![]() |
| Kenampakan Pantai Poncomoyo dari Atas Bukit (Foto: Joko) |
Siang itu saya melakukan perjalanan menuju Desa Kandangan, salah satu daerah yang terletak di bagian Selatan Kota Banyuwangi. Saya harus melewati beberapa bukit dan perkebunan karet untuk mencapai tempat tersebut. Meskipun demikian untuk fasilitas jalan sudah tersedia cukup baik, jalan beraspal. Hanya saja terdapat beberapa titik lubang di tengah atau pinggir jalan.
Setelah melewati perkebunan
karet, saya masuk kawasan perkebunan buah kakao yang dikelola oleh PTPN XII Sumberjambe. Lanjut memasuki perkebuan tebu,
barulah jalan tidak beraspal. Hanya jalan tanah yang ditimbun pasir dan batu.
Karena kemarin daerah tersebut hujan, maka nampak beberapa genangan air di
jalan. Bergelombang dan licin, jelas karakter jalan akan seperti itu.
Saya berhenti di tengah
perkebunan tebu, menghubungi kawan saya yang memang rumahnya di desa Kandangan,
Rizky Ade namanya.
“De, aku sudah sampek perkebunan
tebu, terus jalannya kemana?” tanya saya ke Ade karena lupa jalan kerumahnya.

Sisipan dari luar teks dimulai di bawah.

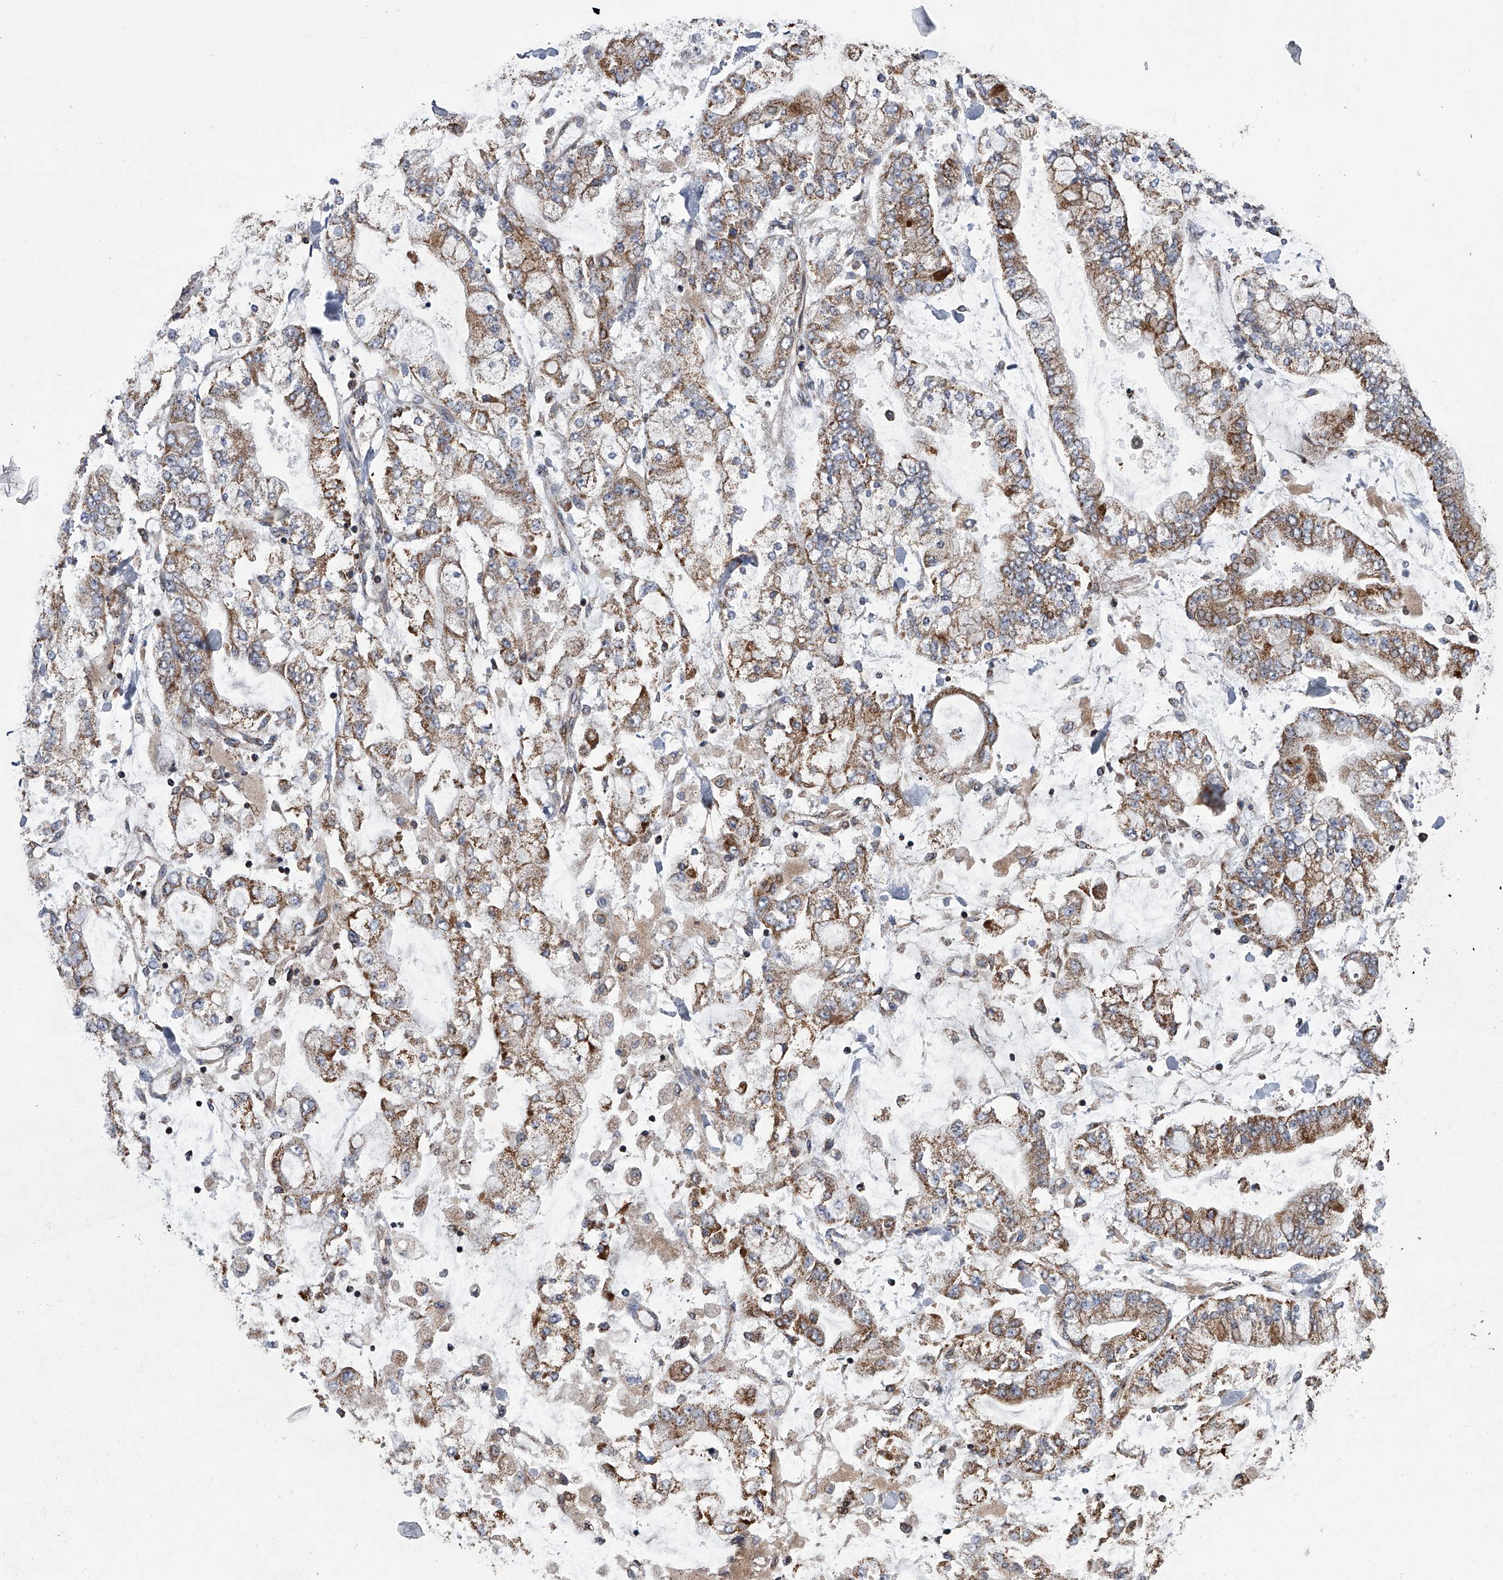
{"staining": {"intensity": "moderate", "quantity": ">75%", "location": "cytoplasmic/membranous"}, "tissue": "stomach cancer", "cell_type": "Tumor cells", "image_type": "cancer", "snomed": [{"axis": "morphology", "description": "Normal tissue, NOS"}, {"axis": "morphology", "description": "Adenocarcinoma, NOS"}, {"axis": "topography", "description": "Stomach, upper"}, {"axis": "topography", "description": "Stomach"}], "caption": "Immunohistochemistry histopathology image of human stomach cancer (adenocarcinoma) stained for a protein (brown), which exhibits medium levels of moderate cytoplasmic/membranous expression in approximately >75% of tumor cells.", "gene": "ZC3H15", "patient": {"sex": "male", "age": 76}}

“Lho kok lewat situ mas, salah.
Seharusnya ngikutin jalan aspal tadi.”
Ternyata saya salah jalan, karena
ini kali kedua saya bermain kerumah Ade. Dan yang pertama memang melewati jalur
perkebunan tebu. Ternyata ada jalan lain yang lebih bagus.
“Yaudah mas, karena sudah
terlanjur kamu lurus aja. Nanti kalau ada pertigaan yang ada Pos Satpamnya kamu
belok kiri, langsung lurus sampai ada Tower nanti saya tunggu di tepi jalan.”

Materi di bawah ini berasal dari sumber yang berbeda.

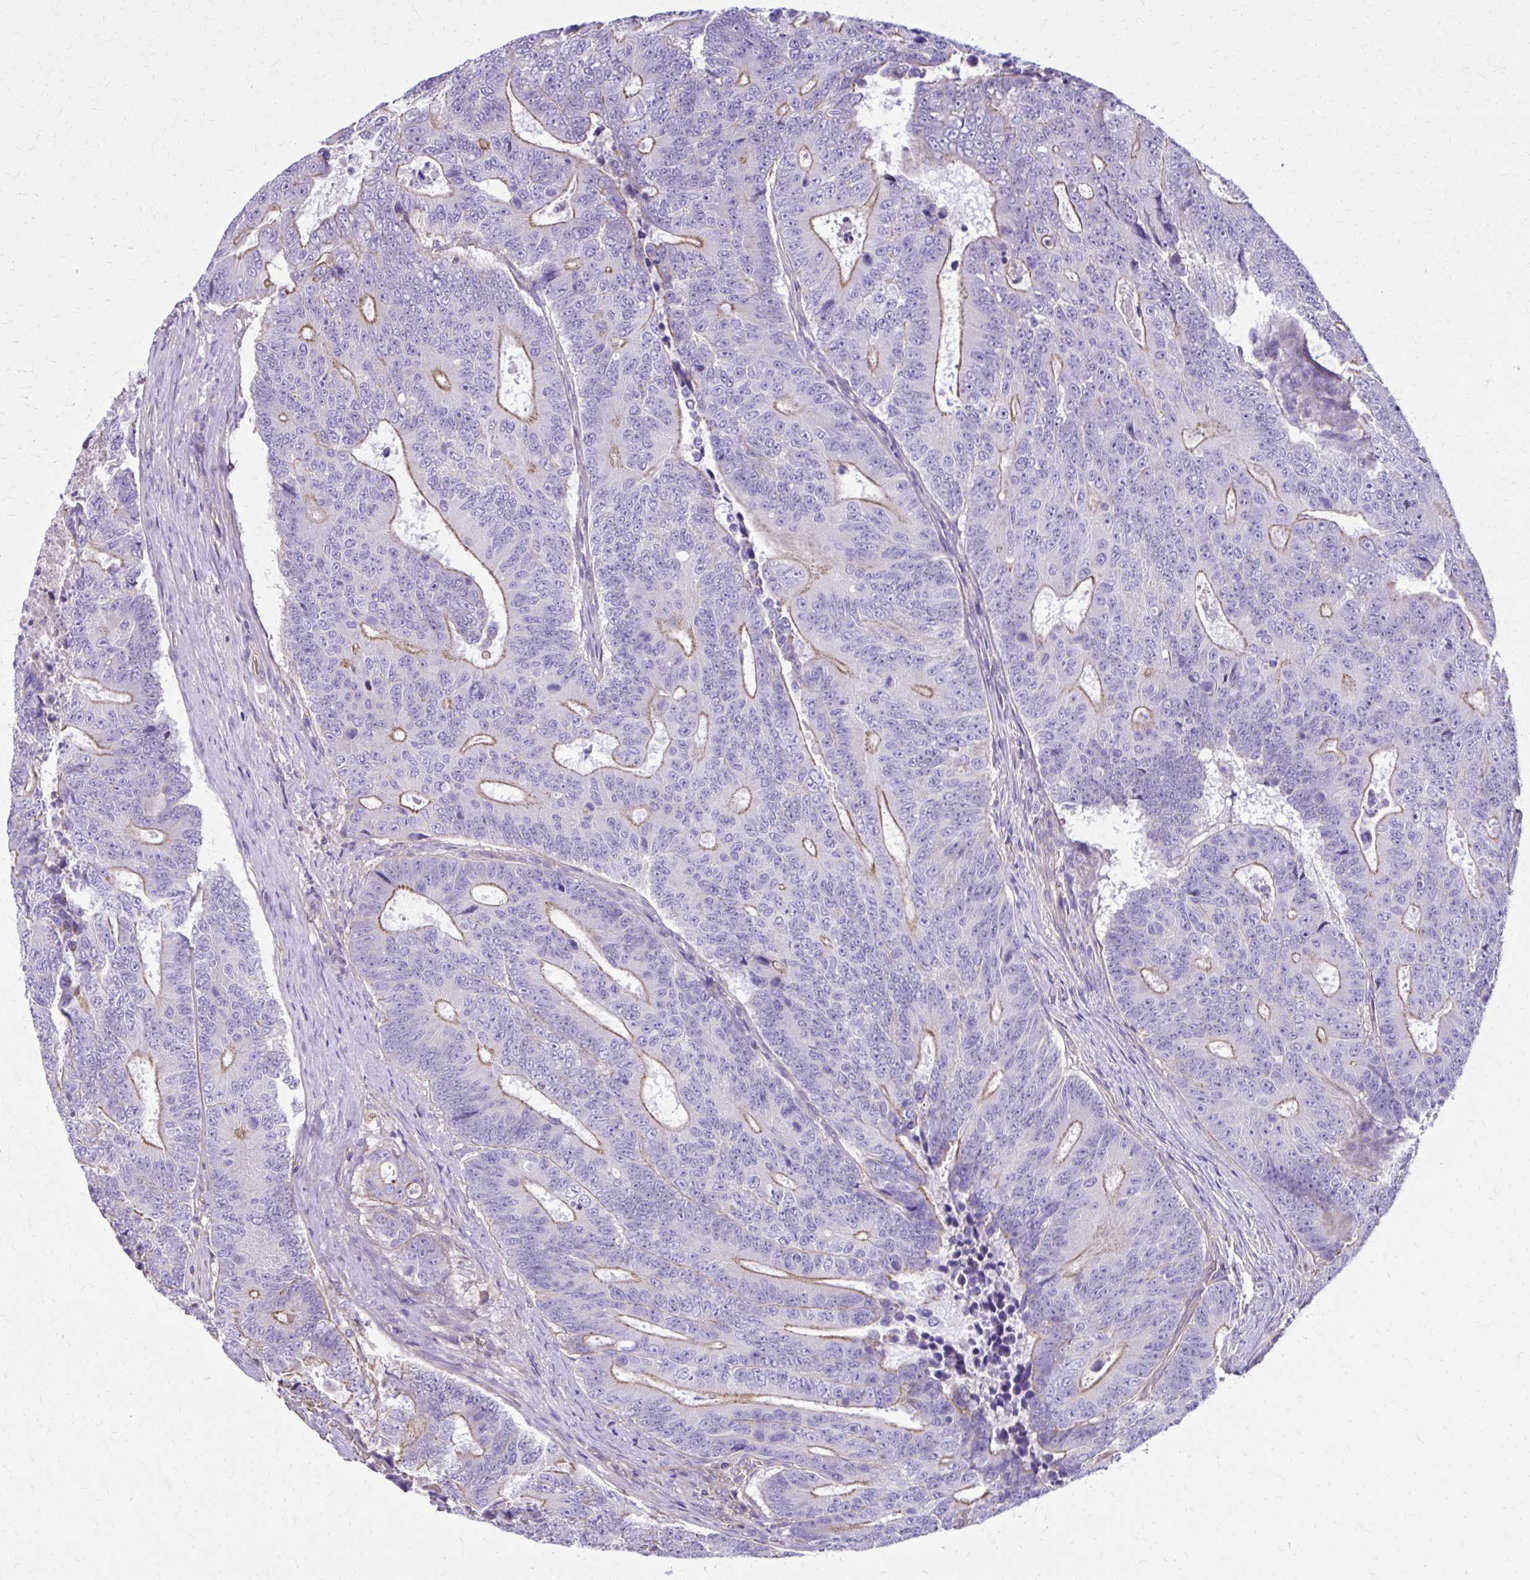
{"staining": {"intensity": "moderate", "quantity": "25%-75%", "location": "cytoplasmic/membranous"}, "tissue": "colorectal cancer", "cell_type": "Tumor cells", "image_type": "cancer", "snomed": [{"axis": "morphology", "description": "Adenocarcinoma, NOS"}, {"axis": "topography", "description": "Colon"}], "caption": "Immunohistochemistry (IHC) photomicrograph of human colorectal adenocarcinoma stained for a protein (brown), which demonstrates medium levels of moderate cytoplasmic/membranous positivity in approximately 25%-75% of tumor cells.", "gene": "RUNDC3B", "patient": {"sex": "female", "age": 48}}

“Oke De, gasss.” Jawab saya
sambil meliat bentang alam di depan mata. Pegunungan, hutan, serba hijau, dan
angin yang semilir meramu menjadi suasana yang sedap dipandang mata. Memberikan
nuansa ketenangan. Sebuah perjalanan yang asik siang itu.
Lalu saya melanjutkan perjalanan
dengan pelan, selain menikmati keindahan alam juga karena jalan yang licin
berbatu. Maklum sepeda metik tidak bisa melaju cepat di jalan dengan kondisi
seperti itu.
Sampailah di rumah Ade, saya
duduk dikursi kayu depan rumah sambil melihat beberapa pohon yang rata-rata
tanaman buah. Ada tanaman Buah Mangga, Langsat, Rambutan, dan beberpa tanaman
yang saya tidak tahu namanya.
“Mas, aku buatkan kopi dulu,”
Sebuah ritus ketika ada tamu,
minuman kopi tidak dapat luput dari sajian yang ada di meja. Beberapa menit
kemunian, secangkir kopi dan sepiring Buah Langsat mengisi meja di depan saya.
“Ini mas, Buah Langsat. Ada yang
manis ada yang asam, soalnya metiknya belum terlalu tua.”
“Lho… kenapa masih belum tua kok
sudah dipetik?”
“Di sini banyak monyet mas, jadi
metiknya dulu-duluan sama monyet.
Desa Kandangan memang berada di
tengah perkebunan, desanya dikelilingi pepohonan. Dekat dengan kawasan Taman
Nasional Merubetiri dan beberpa laut berderet disekitar desa.
“Hari ini pantai mana dulu yang
kita tuju De?”
“Pantai Poncomoyo aja dulu mas,
yang dekat.”
Kami hari ini memang berencana
akan mbolang kebeberapa pantai yang
ada di sekitar Desa Kandangan, salah satunya Pantai Poncomoyo. Pantai yang
jarang didatangi orang untuk berwisata namun menjadi tempat yang cukup favorit
bagi para orang-orang yang suka memancing di pinggiran pantai.
Setelah menghabiskan secangkir
kopi dan memakan beberapa buah Langsat, kami pun berangkat ke Pantai Poncomoyo.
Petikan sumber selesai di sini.